Brown and DeBois provided their perspective during the All Analytics session titled What Analytics Means to Your Company in 2017 and Beyond.
Leading or Guiding
When it comes to organizational approach to data analysis, while few companies said they fit the "leading" profile, 41% characterized their organization as "guiding," indicating that analytics is core to almost every part of the organization, touching sales, customer service, and operations, but saying they are not quite there yet with predictive use.
A full 36% of survey respondents said that their experience was "limited," indicating that some groups dig into non-financial sources, but cross department analysis is limited to financial data.

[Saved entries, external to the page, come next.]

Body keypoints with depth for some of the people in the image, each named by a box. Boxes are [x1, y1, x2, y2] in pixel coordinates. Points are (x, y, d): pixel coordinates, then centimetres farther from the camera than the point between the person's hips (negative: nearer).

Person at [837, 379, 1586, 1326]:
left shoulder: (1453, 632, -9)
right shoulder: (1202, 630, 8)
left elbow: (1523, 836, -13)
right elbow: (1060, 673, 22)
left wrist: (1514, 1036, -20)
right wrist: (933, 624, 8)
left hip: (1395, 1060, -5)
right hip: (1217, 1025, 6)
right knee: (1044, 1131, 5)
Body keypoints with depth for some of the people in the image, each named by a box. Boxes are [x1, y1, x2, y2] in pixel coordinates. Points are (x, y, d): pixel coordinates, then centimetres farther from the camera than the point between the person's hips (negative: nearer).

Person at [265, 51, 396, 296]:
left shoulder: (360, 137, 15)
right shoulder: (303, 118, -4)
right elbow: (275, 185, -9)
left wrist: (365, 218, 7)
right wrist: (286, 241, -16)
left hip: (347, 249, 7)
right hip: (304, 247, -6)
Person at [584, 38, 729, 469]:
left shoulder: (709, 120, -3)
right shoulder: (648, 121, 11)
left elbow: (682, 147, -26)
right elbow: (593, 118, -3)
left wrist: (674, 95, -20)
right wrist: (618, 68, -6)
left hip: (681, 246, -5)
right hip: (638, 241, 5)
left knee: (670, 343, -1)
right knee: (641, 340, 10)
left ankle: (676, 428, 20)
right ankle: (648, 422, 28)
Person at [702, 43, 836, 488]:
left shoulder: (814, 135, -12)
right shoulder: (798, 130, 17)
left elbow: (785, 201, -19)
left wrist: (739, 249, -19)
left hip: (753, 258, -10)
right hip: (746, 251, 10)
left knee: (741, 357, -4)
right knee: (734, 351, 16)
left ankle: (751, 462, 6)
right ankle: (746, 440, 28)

Our panelists Brown and DeBois said that analytics implementation tends to be all over the board, from very integrated and sophisticated to more basic and limited for organizations that are starting out or that have placed less of an emphasis on the practice.
Brown said that she considers terms such as predictive and prescriptive to be marketing terms, and that organizations shouldn't get hung up on those labels.
The survey also asked who drove most of the new ideas for data analysis, and business executives came in at the top at 31%, with IT staff and management making up the second largest chunk at 27%. Brown said she believed that the marketing department should be the one driving the biggest share of new ideas for data analysis.
Those surveyed also expressed concern about data security. Half of all companies said they were either extremely concerned or moderately concerned about security as it relates to big data, and another 29% said they were moderately concerned.
DeBois said that this concern may be coming from all the attention to data privacy right now. For instance, privacy practices at retailer Target drew plenty of attention a few years ago after the New York Times published an account of how one teenaged girl's father found out she was pregnant because Target started sending her marketing mail for pregnant women. It turned out that Target's algorithms recognized the girl's behavior as matching that of pregnant customers.
Organizations were also asked about their barriers to success with their data analytics initiatives and 44% pointed to lack of staff expertise, 41% to data security concerns, and 34% to ensuring data quality. Brown, who presented a session earlier in the day that touched on the topic of data analytics failures, said that projects fail due to lack of focus. Organizations need to identify their revenue-generating or cost-savings goals before they go into a data analytics project, something that many organizations don't do.